- In December 1698 John Vesey, Archbishop of Tuam from 1679 to 1716, bought almost 750 acres in the Hollymount area, barony of Kilmaine, county Mayo, from the sale of the estate of Colonel John Browne of Westport. In 1703 he bought circa 2000 acres in the barony of Clanmorris from the trustees for the sale of forfeited estates. These lands had formerly belonged to James Browne and Thomas Burke. Sir Thomas Vesey of Abbeyleix, eldest son of the Archbishop, bought Togher and Lehinch from Peter Browne of Westport in 1712. His half brother George was the rector of Hollymount. Title deeds in the De Vesci Papers in the National Library suggest that Sir John Denny Vesey sold part of his estate in counties Galway and Mayo to his uncle by marriage Henry Bingham of Newbrook and part to his uncle the Reverend George Vesey in 1731. It was George's daughter Frances who married Thomas Lindsey in 1757. The Vesey estate in the Hollymount locality appears to have passed into the possession of the Lindsey family through this marriage. The Lehinch estate was in the possession of the Blakes throughout the 18th century. John Wesley visited Hollymount in 1756 and described the house and gardens built by the Archbishop.

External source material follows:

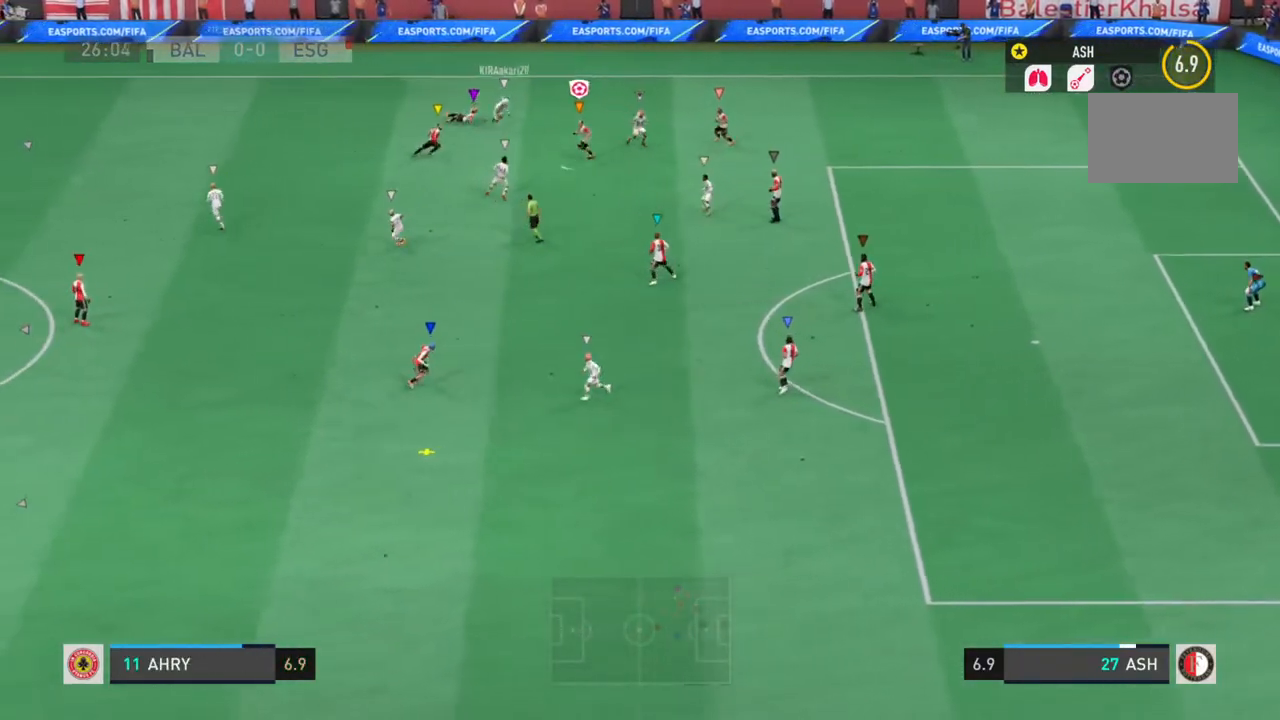
{"buttons": ["L1", "R2"], "left_stick": "down-right", "right_stick": "center", "events": [[17, "left_stick", "down"], [450, "L2", "up"], [450, "left_stick", "down-right"]]}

- In his introduction to the Collection List (No 89) of the De Vesci archive in the National Library of Ireland, Dr A.P.W. Malcomson gives details of the acquisition of the various estates held by the De Vesci family. Most of them, including the estates at Abbeyleix, county Leix, Buttevant, county Cork and the moiety of what became known as the Longford/De Vesci estate at Dun Laoghaire, county Dublin, Passage West, county Cork, Limerick city and county, were inherited from Denny Muschamp, father-in-law of Sir Thomas Vesey. Denny Muschamp was the son of Colonel Agmondisham Muschamp of Buttevant and Ballybricken, county Cork. Michael and his son, Richard Neville Parker, were agents for this estate in the early 19th century and were replaced by the land agency firm of Stewart and Swan, later Stewart and Kincaid, in the late 1830s. In 1835 some of the Longford/De Vesci estate was partitioned, the Veseys retained about 1,500 acres at Monkstown, near Passage West, barony of Kerrycurrihy and Lord Longford took the Ballyhindon estate of about 2,300 acres in the baronies of Fermoy, Condons and Clongibbons. The joint estate is documented in the De Vesci Papers in the National Library. In 1805 lands at Grange East and West, parish of Buttevant, barony of Orrey and Kilmore were settled on Charles Vesey, younger brother of the 2nd Viscount. At the time of Griffith's Valuation the Hon Mrs S. Nugent and John T. Vesci held two townlands in the parish of Buttevant. Mrs S. Nugent [of Portaferry, Co Down] was a daughter of the 1st Viscount de Vesci. The lands of Grange East and West were advertised for sale in May 1860. In the 1870s the De Vesci estate in county Cork amounted to 818 acres, 420 acres in county Dublin and 15,069 acres in county Laois.
Pigott (Chetwynd & Knapton)
- A family originally from Shropshire, who settled in county Laois in the 16th century. Alexander Pigott, a younger son, was granted over 4,500 acres in county Cork in 1666 and further lands in a number of counties in 1668. His family was established at Innishannon in county Cork by the end of the 17th century. A number of generations of the family lived at Chetwynd, parish of St Finbarrs, Cork city, in the early 18th century. By the late 18th century the family had moved to Knapton, county Laois and in 1808 George Pigott was created a baronet. In the mid 19th century Sir George Pigott held an estate in the barony of Cork parishes of Inishkenny, Killanully and St Finbarrs. In May 1857 the 2,679 acre estate of the trustees of Sir Charles Robert Pigott Baronet in the baronies of Cork and Kinalea, county Cork was advertised for sale. His representatives were the proprietors of over 500 in county Cork in the 1870s, leased from the De Vesci family of Abbeyleix. This included lands in the parish of Inishannon, barony of Kinalea.
Shaw (Monkstown Castle)
- Bernard Robert Shaw (1801-1880) of Monkstown Castle, county Cork, was the son of Bernard Shaw, Collector of Cork, and his wife, Jane Westropp. This family was a junior branch of the Shaw family of Bushy Park, county Dublin. In 1822 he married, as his first wife, Rebecca Reeves of Castle Kevin, county Cork and they had a number of sons including Sir Eyre Massey Shaw, who became head of the London Metropolitan Fire Brigade. At the time of Griffith's Valuation Bernard Robert Shaw held land in the parishes of Templerobin and Clonmel, barony of Barrymore, and at Monkstown, barony of Kerricurrihy. Monkstown was held from the Earl of Longford and Viscount de Vesci. In June 1871 the estate of Bernard Robert Shaw amounting to 905 acres was advertised for sale. This family were related to the dramatist George Bernard Shaw.